» Selected passage
------------------------------
Zulip Chat Archive
Stream: new members
Topic: Questions about Lean's type theory
Emilie Uthaiwat (Jan 03 2024 at 13:37):
Hello,
I am trying to understand Lean's type theory and have 2 small questions.
1) Statements which begin with a universal quantifier are an example of dependent function types. Are there other examples of dependent function types which are not statements of this kind?
2) From what I have understood, the mathematical equality corresponds to the definitional equality in Lean and "Eq" just gives us the symbol "=" needed to write statements (because its unique constructor only allows use to prove the statement "a = a"). Am I misunderstanding?
Kevin Buzzard (Jan 03 2024 at 13:54):
Mathematical equality is = but = is not definitional equality -- definitional equality is when the proof is rfl and this is essentially never true for equalities in advanced mathematics.
Henrik Böving (Jan 03 2024 at 14:14):
1) Statements which begin with a universal quantifier are an example of dependent function types. Are there other examples of dependent function types which are not statements of this kind?
Generally speaking all functions that take some value which appears later on in the the type are dependent functions. To take a more programmingy example: docs#Array.get takes an (a : Array α) and then later a value that depends on a: (i : Fin (Array.size a))
2) From what I have understood, the mathematical equality corresponds to the definitional equality in Lean and "Eq" just gives us the symbol "=" needed to write statements (because its unique constructor only allows use to prove the statement "a = a"). Am I misunderstanding?
If you can prove something by just using docs#Eq.refl it is definitionally equal yes, but usually there are a lot more things involved to get you to the point where you can use Eq.refl. If you want a precise definition of definitional equality and the whole type theory stuff check out Mario's thesis: #leantt
Mario Carneiro (Jan 03 2024 at 14:16):
For a simple example of something that is true but not "true by definition": 1 + n = n + 1 is not true by rfl even though you can prove it by induction on n
Eric Rodriguez (Jan 03 2024 at 14:35):
I was wondering the other day - is there a way to make it so, somehow? Obviously nothing resembling our current definition...
------------------------------
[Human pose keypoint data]
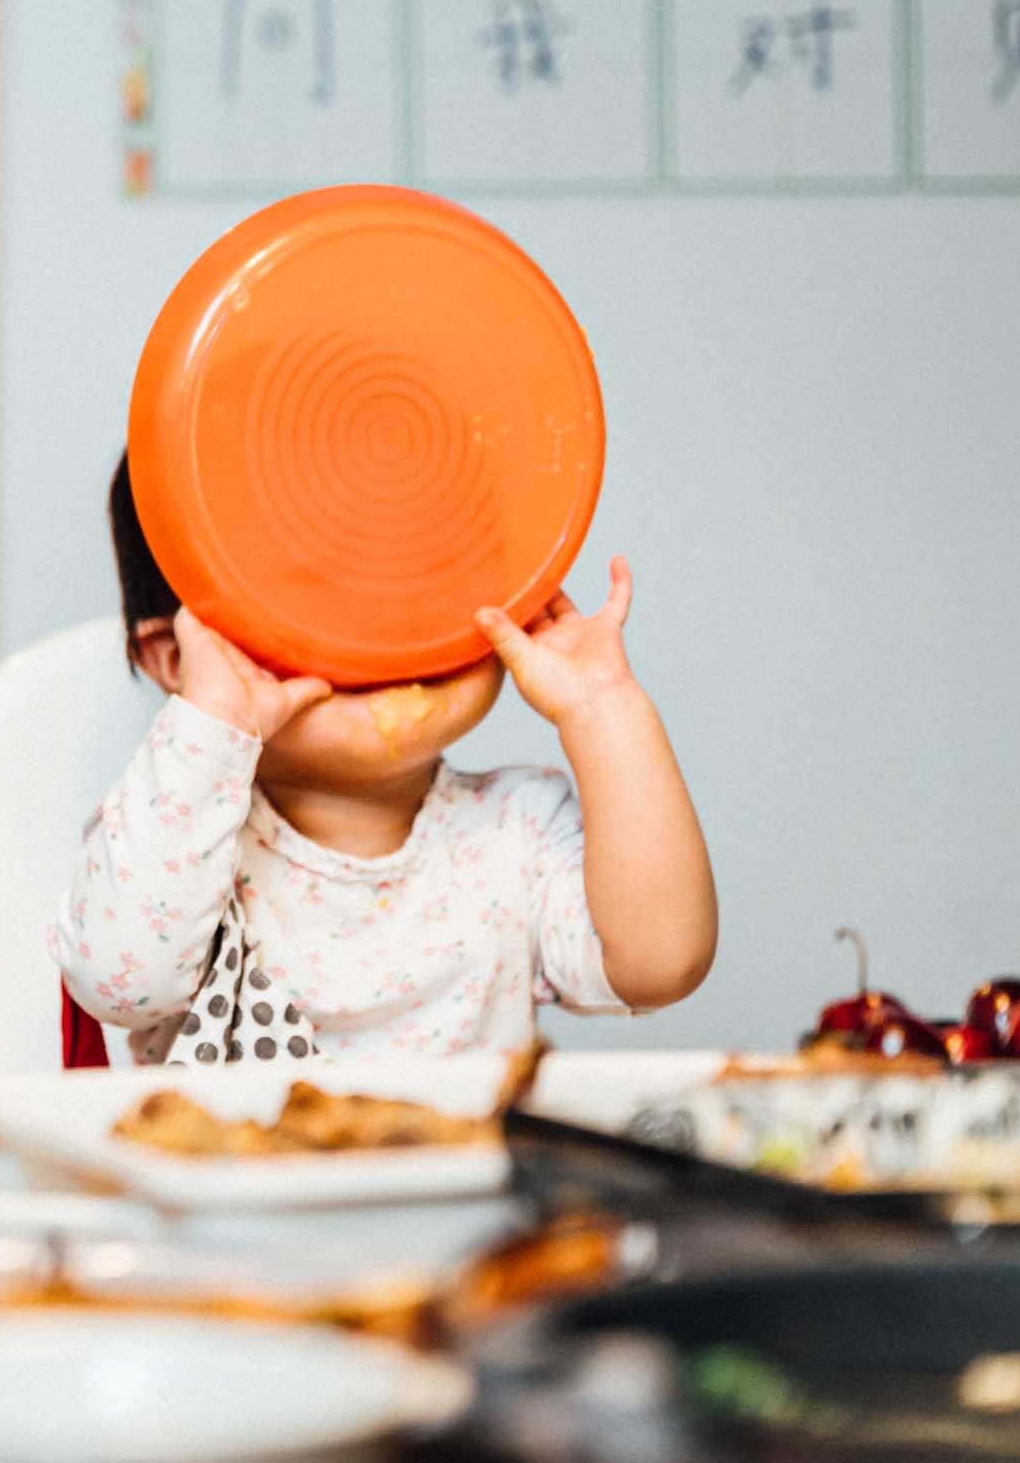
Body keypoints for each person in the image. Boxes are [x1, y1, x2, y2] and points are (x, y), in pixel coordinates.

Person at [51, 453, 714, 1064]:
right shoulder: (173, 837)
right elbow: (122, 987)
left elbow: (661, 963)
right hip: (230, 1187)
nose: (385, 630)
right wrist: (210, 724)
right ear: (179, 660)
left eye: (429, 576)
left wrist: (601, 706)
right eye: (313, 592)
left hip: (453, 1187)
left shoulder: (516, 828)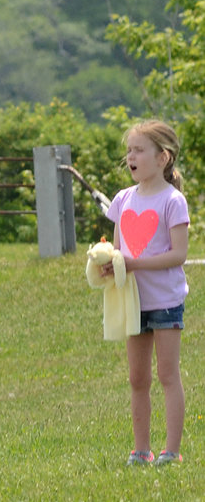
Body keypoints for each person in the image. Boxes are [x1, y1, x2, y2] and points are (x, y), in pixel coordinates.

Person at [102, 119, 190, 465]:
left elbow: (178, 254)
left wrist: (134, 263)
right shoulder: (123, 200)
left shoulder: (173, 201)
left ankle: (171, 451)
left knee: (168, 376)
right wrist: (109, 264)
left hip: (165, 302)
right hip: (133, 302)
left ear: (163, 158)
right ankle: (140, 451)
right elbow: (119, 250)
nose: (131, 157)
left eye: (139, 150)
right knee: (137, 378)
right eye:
------------------------------
» Exercise tasks
a. Summarize the Lean type theory thread in two sentences.
b. According to the Lean type theory thread, why does docs#Array.get count as a dependent function? Answer in one or two sentences.
c. Translate this sentence from the Lean type theory thread into French: "Mathematical equality is = but = is not definitional equality -- definitional equality is when the proof is rfl and this is essentially never true for equalities in advanced mathematics."

» Solutions in order
a. A new member asks whether dependent function types go beyond statements beginning with a universal quantifier, and whether mathematical equality corresponds to definitional equality in Lean. The replies explain that any function taking a value that appears later in its type is dependent, as with Array.get, and that = is not definitional equality, which holds only when the proof is rfl; for example, 1 + n = n + 1 is not true by rfl, although it can be proved by induction on n.

b. It takes an array (a : Array α) and then an index (i : Fin (Array.size a)) whose type depends on a. Any function that takes a value appearing later in its type is a dependent function.

c. L'égalité mathématique est =, mais = n'est pas l'égalité définitionnelle -- l'égalité définitionnelle, c'est lorsque la preuve est rfl, et cela n'est pratiquement jamais le cas pour les égalités en mathématiques avancées.